Police Officer Kraig Henry is one of the PAL Center Directors at the 23rd PAL Center at 1845 N. 23rd Street in Philadelphia’s 22nd Police District. Officer Henry was appointed to the Philadelphia Police Department in 1993, and was assigned to the Police Athletic League in 2006. In his spare time, Kraig enjoys photography – especially of sports and youth sports.
How did you first learn about PAL?
I visited PAL centers as a kid, but don’t recall the officers’ names or locations of the centers. I was formally introduced to PAL in 2005 while assisting coaches on my sons’ football team. I ran into Police Officer Darren Lindsey who I previously worked with in the 16th District. I was planning on introducing my sons to sports outside of football, and Officer Lindsey told me about PAL. I enrolled my sons and I signed up as a volunteer. After a year or so, Officer Lindsey was being promoted to Detective, and he talked me into putting in a transfer to PAL.
What made you want to be a part of the PAL unit?
I’m big on mentoring. After watching the rapport my sons’ football coaches had with the team, and the changes I saw in my sons, I felt as though I wanted to be part of a positive solution to juvenile crime.
History with the Police Athletic League?
I ran the Wynnefield PAL Center from 2006 to 2008. Following my time at Wynnefield, I worked in PAL administration for a year. After that, I ran the St. Benedict PAL Center from 2009 until it closed in 2014. Since then, I have been assigned to Lighthouse PAL, then Harrowgate PAL, and now, my current assignment, 23rd PAL, where I am a Center Director with Officer Darren James.
Why do you think proactive community policing measures like PAL are so important?
PAL helps bridge the gap, and allows for police officer interactions with the community. When each has a better understanding of the other on a personal level, it can lead to better overall experiences.

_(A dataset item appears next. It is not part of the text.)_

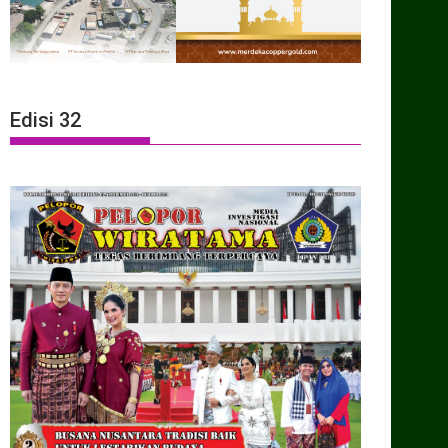
Edisi 32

What do you want every child to know?
First, just because you’ve always done something a certain way doesn’t mean that’s the only way to do it. Next, don’t let your mistakes define you. And, finally, when you fall/fail, look up, because if you can look up, you can get up.
What kind of impact do you want to have in a child’s life?
I’d like to be the GPS to our youth. I’d like to be that voice that guides them away from or around the obstacles that life will throw their way.
Did you have a mentor who made an impact on you? Tell us about it.
My father is my first mentor; however, I have had others at various stages in my life. My most recent mentor is motivational speaker Dr. Eric Thomas, a homeless high school dropout who went on to earn his PhD. I recently returned to school, and Dr. Thomas’ videos, books, and seminars have changed the way I approach life on a daily basis.
What programs do you offer at your center? What programs are unique to your center?
23rd PAL offers all of the standard PAL programs – Homework Club, Computer Club, sports, etc., but, we also have a drill team, which is unique to our center.
Favorite activity at PAL
I especially enjoy our flag football and boy’s mentoring programs at PAL.